* **Work instruction**
Could you copy the records below exactly, keeping none of the images?

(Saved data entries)

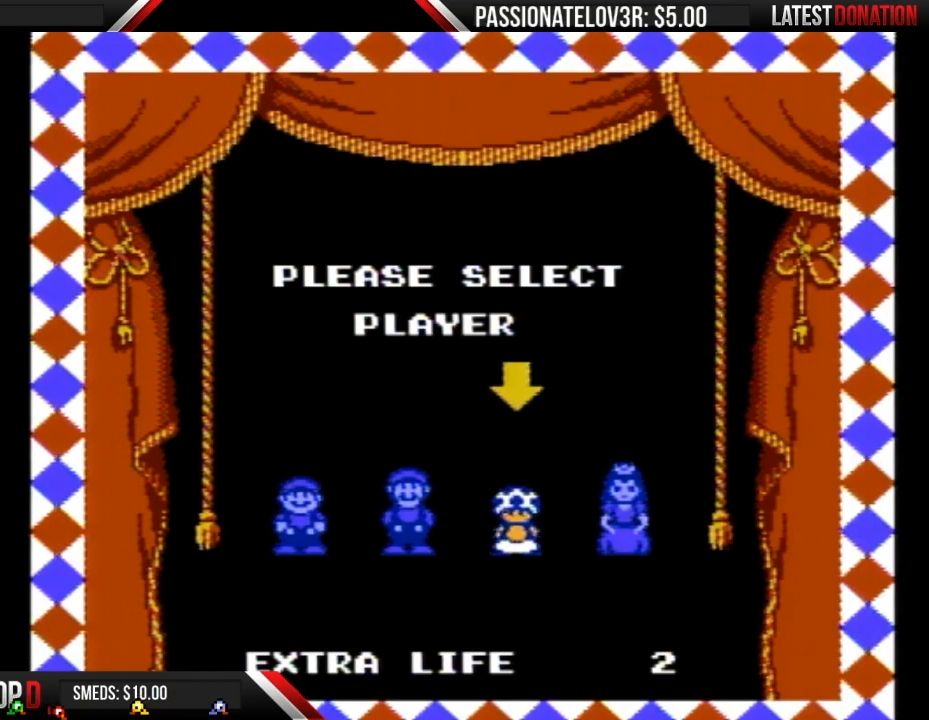
{"buttons": [], "events": [[50, "A", "up"], [117, "A", "down"], [167, "A", "up"], [233, "A", "down"], [300, "A", "up"], [383, "A", "down"], [450, "A", "up"]]}
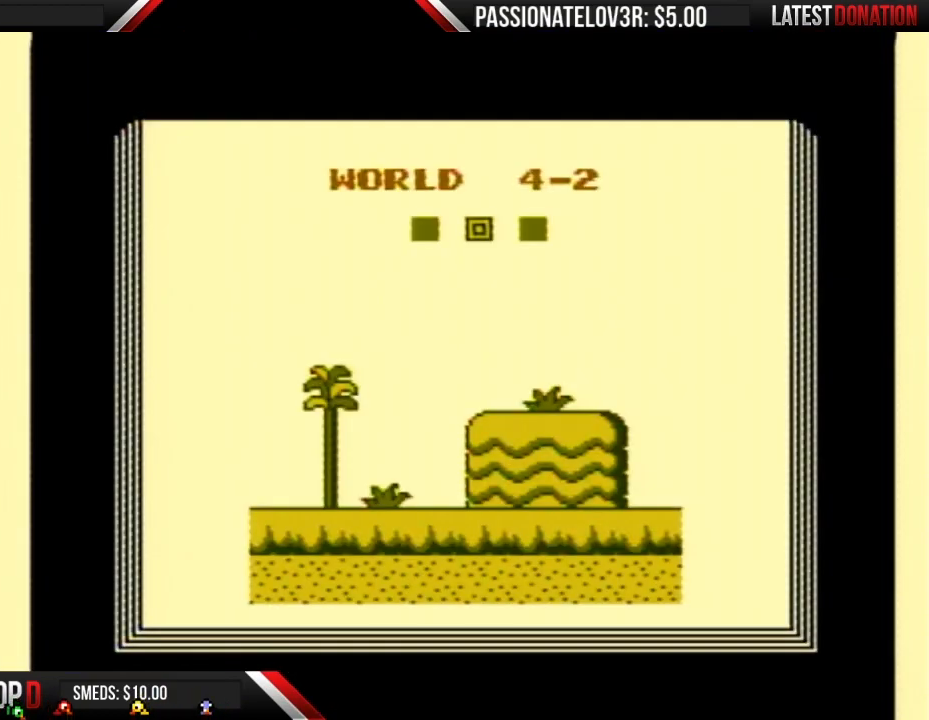
{"buttons": ["B"], "events": [[17, "A", "down"], [117, "A", "up"], [167, "A", "down"], [267, "A", "up"], [417, "B", "down"]]}
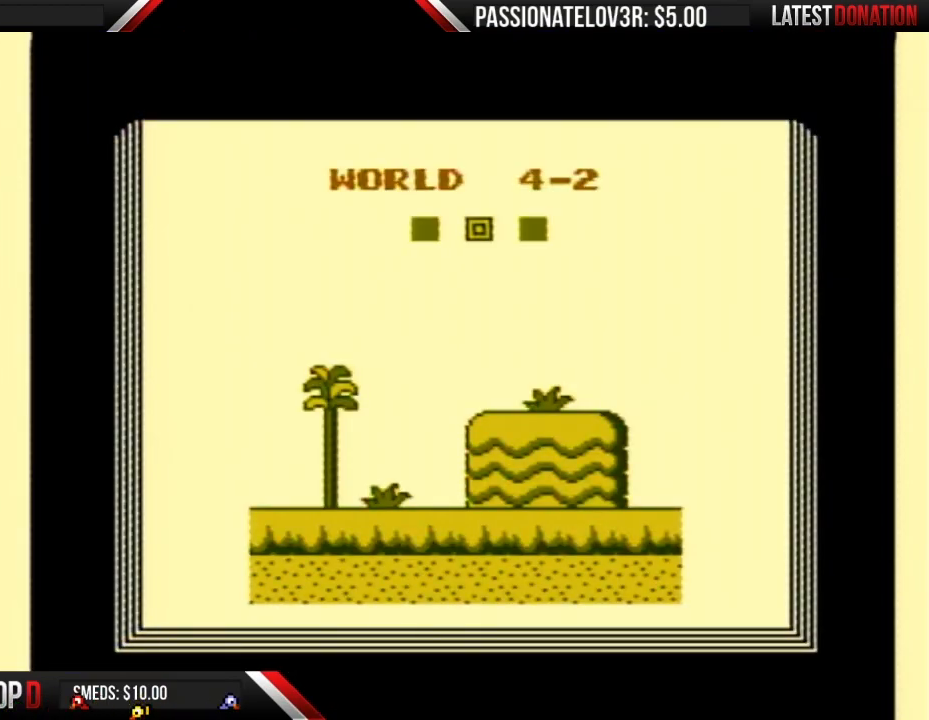
{"buttons": ["B"], "events": []}
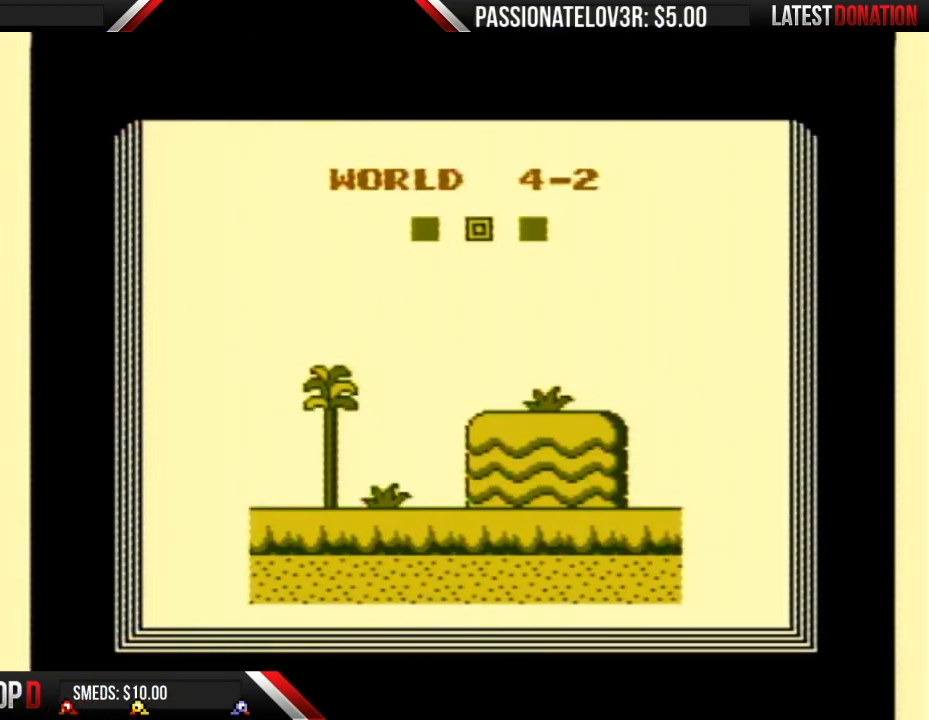
{"buttons": ["B", "DPAD_RIGHT"], "events": [[333, "DPAD_RIGHT", "down"]]}
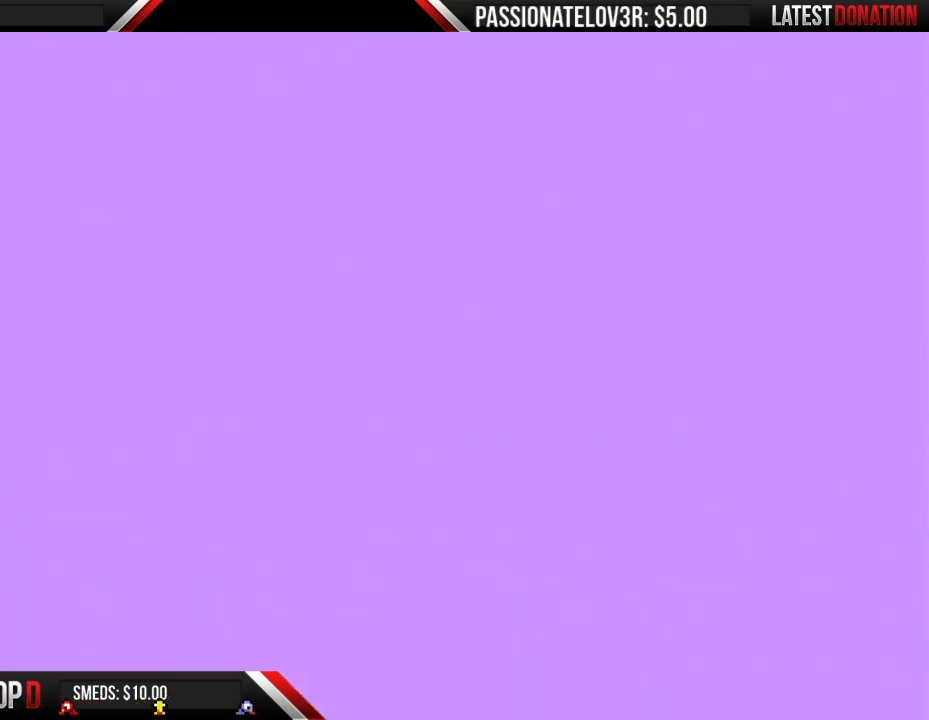
{"buttons": ["B", "DPAD_RIGHT"], "events": []}
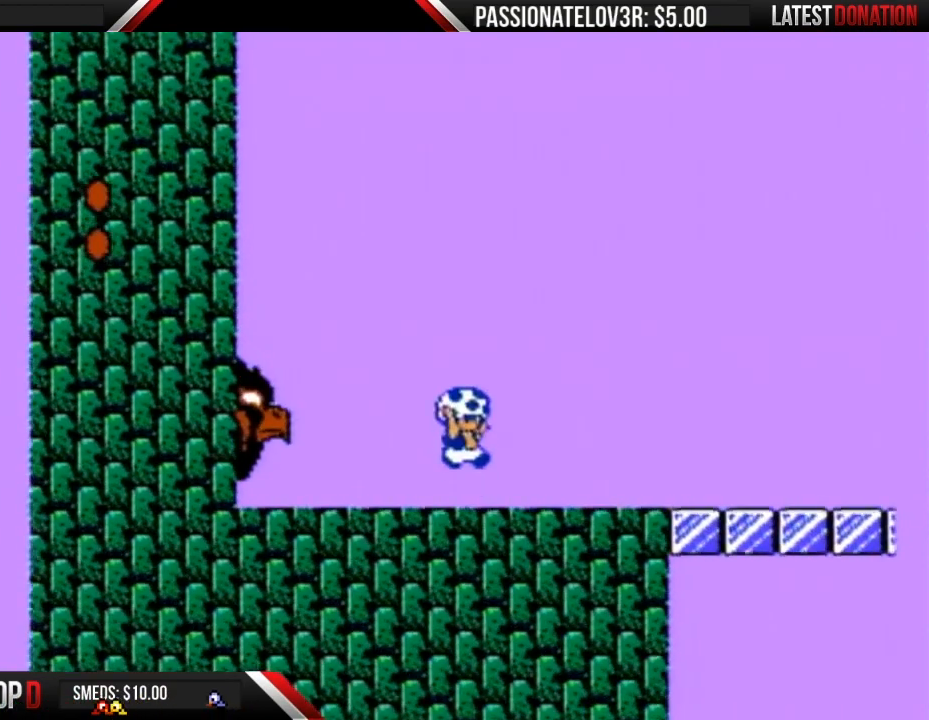
{"buttons": ["B", "DPAD_RIGHT"], "events": [[17, "A", "down"], [100, "A", "up"]]}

* **Response below**
{"buttons": [], "events": [[50, "A", "up"], [117, "A", "down"], [167, "A", "up"], [233, "A", "down"], [300, "A", "up"], [383, "A", "down"], [450, "A", "up"]]}
{"buttons": ["B"], "events": [[17, "A", "down"], [117, "A", "up"], [167, "A", "down"], [267, "A", "up"], [417, "B", "down"]]}
{"buttons": ["B"], "events": []}
{"buttons": ["B", "DPAD_RIGHT"], "events": [[333, "DPAD_RIGHT", "down"]]}
{"buttons": ["B", "DPAD_RIGHT"], "events": []}
{"buttons": ["B", "DPAD_RIGHT"], "events": [[17, "A", "down"], [100, "A", "up"]]}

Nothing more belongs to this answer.